Ce n’est ni de la musique classique, ni une comédie musicale. Michel appelle ça un oratorio, ça veut tout et rien dire, mais on va le faire sous forme de concert avec une mise en espace de Christophe Lidon. La formation ce sera 80 musiciens et une voix. C’est une heure de musique en continu avec des interludes orchestraux entre chaque chanson. C’est l’histoire de la vie d’une femme du début à la fin en passant par toutes les étapes de la vie. C’est un projet qui avait tenté de voir le jour dans les années 70 avec Barbra Streisand, mais qui n’a pas pu se faire pour diverses raisons et dormait dans les tiroirs, inachevé. Quand Michel m’en a parlé et que j’ai vu la merveille que c’était, je lui ai dit qu’il fallait absolument qu’il le termine et qu’il l’orchestre.
A‑t-il été difficile à convaincre ?
Disons que j’ai beaucoup de constance. Donc, depuis que je le connais, tous les six mois, je lui rappelle qu’il doit finir le cycle et au bout d’un moment, de guerre lasse… Non, il me l’a donné avec beaucoup de plaisir car il a vu que c’était un projet qui me tenait beaucoup à cœur.

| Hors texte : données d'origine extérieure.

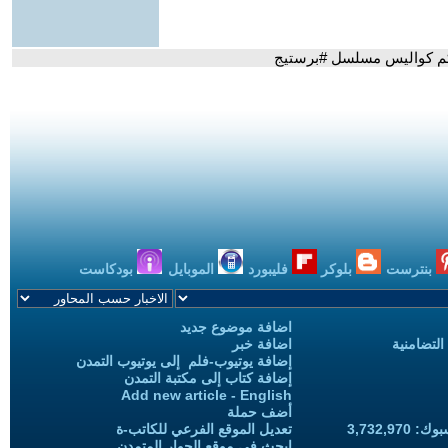
كم كواليس مسلسل #برستيج
بنترست
بلوكر
فليبورد
الموبايل
بودكاست
اضافة موضوع جديد
التضامنية
اضافة خبر
إضافة يوتيوب-فلم إلى يوتيوب التمدن
إضافة كتاب إلى مكتبة التمدن
Add new article - English
أضف حملة
3,732,97
تعديل الموقع الفرعي للكاتب-ة
ابحث في موقع الحوار المتمدن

Depuis quelque temps, vous travaillez votre voix avec Pierre Babolat, votre coach vocal. Pierre, pouvez-vous nous parler de votre rencontre ?

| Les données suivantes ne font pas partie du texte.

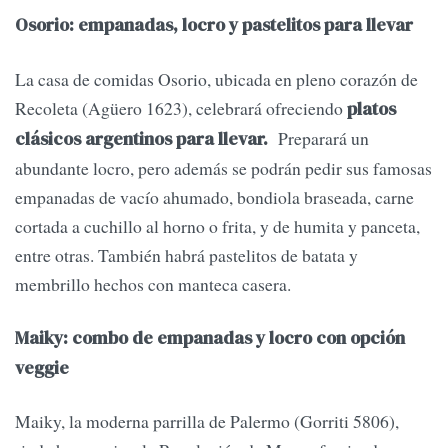
Osorio: empanadas, locro y pastelitos para llevar
La casa de comidas Osorio, ubicada en pleno corazón de
Recoleta (Agüero 1623), celebrará ofreciendo
platos
Preparará un
clásicos argentinos para llevar.
abundante locro, pero además se podrán pedir sus famosas
empanadas de vacío ahumado, bondiola braseada, carne
cortada a cuchillo al horno o frita, y de humita y panceta,
entre otras. También habrá pastelitos de batata y
membrillo hechos con manteca casera.
Maiky: combo de empanadas y locro con opción
veggie
Maiky, la moderna parrilla de Palermo (Gorriti 5806),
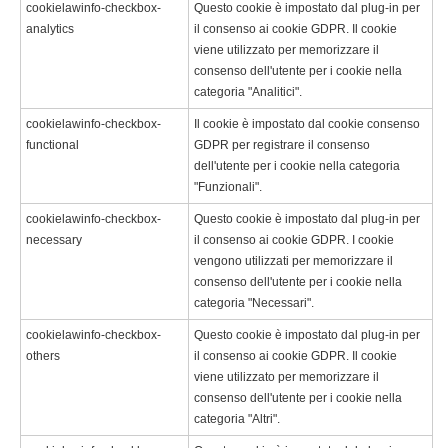
cookielawinfo-checkbox-
Questo cookie è impostato dal plug-in per
analytics
il consenso ai cookie GDPR. Il cookie
viene utilizzato per memorizzare il
consenso dell'utente per i cookie nella
categoria "Analitici".
cookielawinfo-checkbox-
Il cookie è impostato dal cookie consenso
functional
GDPR per registrare il consenso
dell'utente per i cookie nella categoria
"Funzionali".
cookielawinfo-checkbox-
Questo cookie è impostato dal plug-in per
necessary
il consenso ai cookie GDPR. I cookie
vengono utilizzati per memorizzare il
consenso dell'utente per i cookie nella
categoria "Necessari".
cookielawinfo-checkbox-
Questo cookie è impostato dal plug-in per
others
il consenso ai cookie GDPR. Il cookie
viene utilizzato per memorizzare il
consenso dell'utente per i cookie nella
categoria "Altri".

Pierre Babolat : On se croisait sur les répétitions où j’étais choriste. Je me souviens de cette phrase qu’elle chantait : « I see now I was blind », et au début, elle l’abordait avec une technique plutôt lyrique . Au fur et à mesure, sans doute influencée par ses partenaires, un peu avant la première, Natalie a sorti un son bien épais comme on le veut en comédie musicale. Ce jour-là, je lui ai dit : « merci pour ce belting » [NDLR : façon d’utiliser la voix dans l’aigu. Le son fort et projeté sonne comme un appel]. Elle n’avait pas l’air de connaître ce terme et je me suis dit que c’était dommage qu’elle n’aie pas forcément le vocabulaire des autres musiques. Un peu plus tard, j’ai pris mon courage à deux mains pour lui écrire un mail pour lui dire que ça me ferait plaisir de lui montrer un peu comment ça marche en comédie musicale. J’ai mis deux jours avant d’envoyer le message et Natalie m’a répondu dans la demi-heure : « Super ! Quand ? ». Elle est venue, j’ai eu peur pendant deux minutes puis j’ai vu qu’elle assumait…

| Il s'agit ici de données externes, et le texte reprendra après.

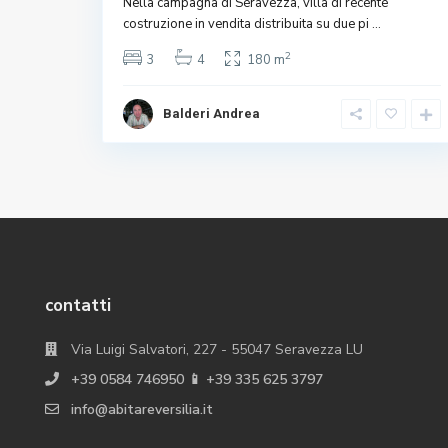
Nella campagna di Seravezza, villa di recente
costruzione in vendita distribuita su due pi
...
2
3
4
180 m
Balderi Andrea
contatti
Via Luigi Salvatori, 227 - 55047 Seravezza LU
+39 0584 746950 📱 +39 335 625 3797
info@abitareversilia.it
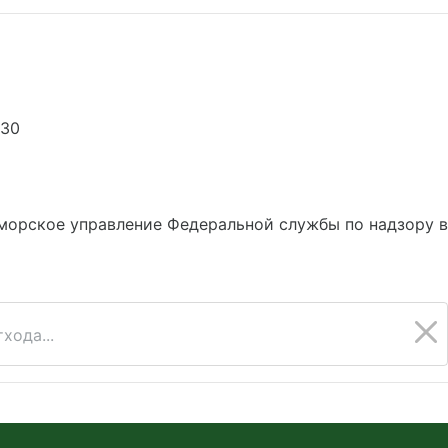
030
5
морское управление Федеральной службы по надзору 
хода...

Natalie Dessay : … d’être là pour apprendre quelque chose que je ne connaissais pas. C’était l’inverse de ce que je savais faire depuis trente ans ! C’est comme si j’avais mangé de la viande toute ma vie et que je devais tout à coup être vegan. Ou l’inverse ! Forcément, c’est un changement de perspective et de vie. Mais je me définis comme une athlète vocale donc, en tant que telle, je dois savoir tout faire. L’opéra, c’est fait. Maintenant, il faut que j’apprenne une autre technique vocale. Je fais déjà du doublage de dessin animé : des sorcières, des poussins, des princesses. Il n’y a pas de raison que je ne fasse pas de voix de comédie musicale. Mon métier, c’est la voix. Et maintenant, je joue aussi au théâtre sans chanter, c’est aussi une question de voix.
Pierre Babolat : Natalie a chanté des partitions lyriquyes extrêmement difficiles et virtuoses, et c’est intéressant de basculer dans la comédie musicale et de se rendre compte que c’est tout aussi virtuose, mais d’une autre façon.
Natalie Dessay : On ne cherche pas la même chose. Ce qu’il m’a manqué à l’opéra, c’est qu’on ne pouvait pas être autant dans les mots. On est très contraint par la forme, qui est très rigide. Et ce qui est beau dans la comédie musicale, c’est qu’il faut être plus dans les mots, l’émotion.
Natalie Dessay, Between Yesterday and Tomorrow, Sony Classical.
Sur scène au Théâtre des Champs Elysées, les 29 et 30 mars 2018.